While most hardy workers attempt to get to their offices through crowded buses, taxis and even boats, it brings to light the issue of remote working – an alternative for those who want to remain productive while wisely avoiding the nightmare commute.
A lot of it depends on whether your immediate superior approves, but this week has shown a spike in working from home.
Research from video conferencing software provider Blue Jeans revealed that there was a 27% increase in video conference meetings on Wednesday and Thursday, with the strike officially ending on Thursday at 9pm.
More than four in five (84%) of remote workers logged in using web browsers on their laptops, with 18% using workplace conferencing systems. Interestingly, only 4% used smartphones and tablets, according to the research.
James Campanini, Blue Jeans EMEA VP and general manager, noted the importance of remote working for business today and stressed the responsibility employers have.
“To minimise the impact of travel disruption and maximise the productivity of workers unable to make it to the office, employers need to provide their staff with the suitable enterprise quality tools and policies to allow them to work remotely – whether that’s at home, a coffee shop or even a stranded train,” he said.
“As the need for remote working increases – strike induced or not – it’s more important than ever those organisations have the correct technologies in place to make working from anywhere as seamless a transition from the office desk as possible,” he added.
According to Blue Jeans COO Stu Aaron, one in three of Blue Jeans’ meetings have at least one mobile device connected to them.
This presents a slight disparity when compared with the figures from the Tube strike – yet Aaron sees two kinds of mobile users on these conference calls: those who are just ‘on the go’, and those who prefer to multi-screen.
“Mobile is really a very critical and an increasingly central part of today’s modern meeting,” Aaron added.

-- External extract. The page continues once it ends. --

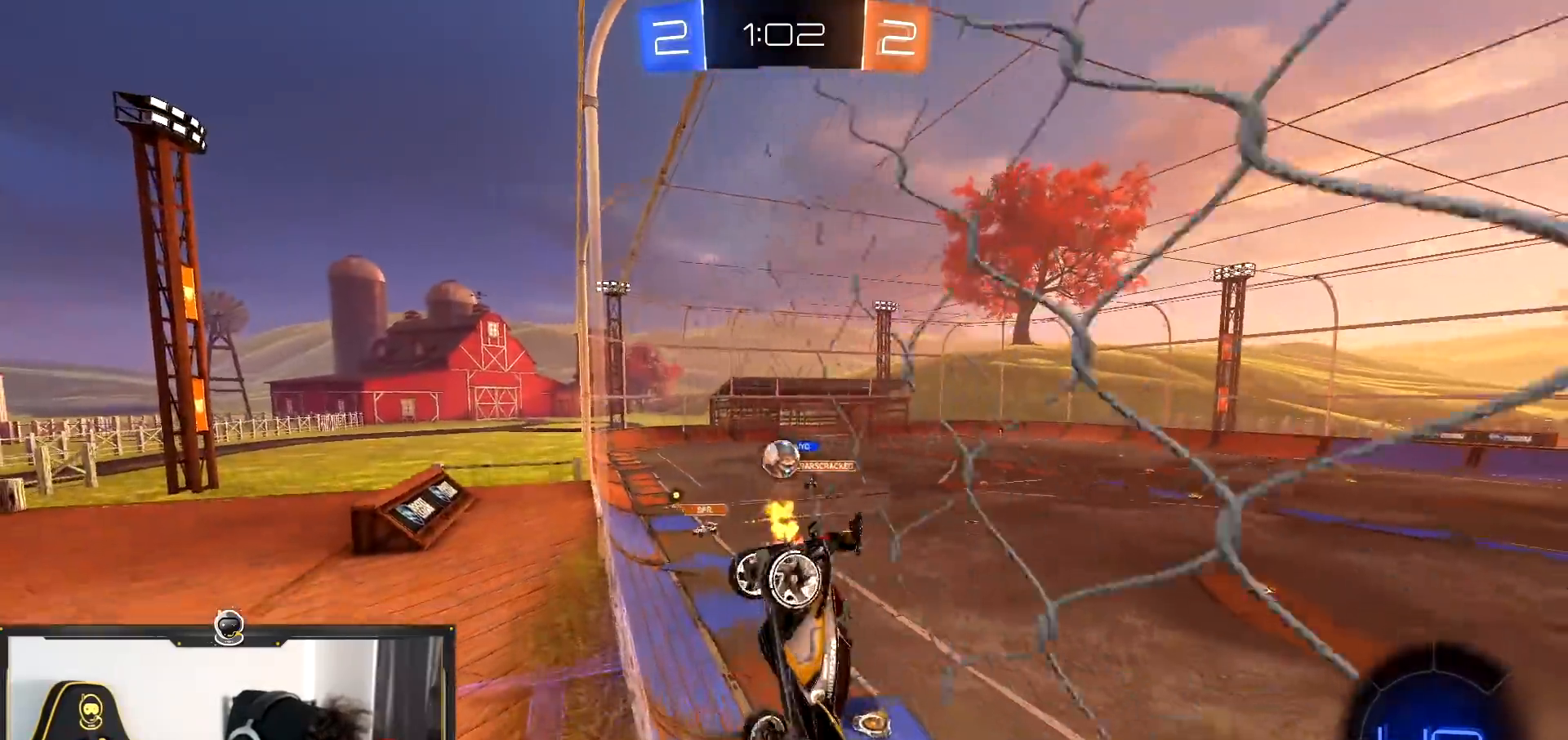
{"buttons": ["R2"], "left_stick": "right", "right_stick": "center", "events": [[383, "left_stick", "down"], [467, "left_stick", "right"]]}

The Tube strike, naturally, has garnered social media reaction, with analysis from social aggregator Crimson Hexagon alongside 5W Consulting showing that 17% of Twitter users who commented on the strike would opt for working at home.
26% of Twitter users would opt for cycling over taking the Tube, whilst a quarter (25%) said they preferred to walk and 12% would travel by bus.
Even though the veracity of these facts may be something in between, it still shows that for the truly mobile and remote workforce, there’s still some way to go before full productivity is reached.
Update Feb 10: A previous version of this article claimed the social media figures came from Crimson Hexagon, whereas the figures came from both Crimson Hexagon and 5W Consulting.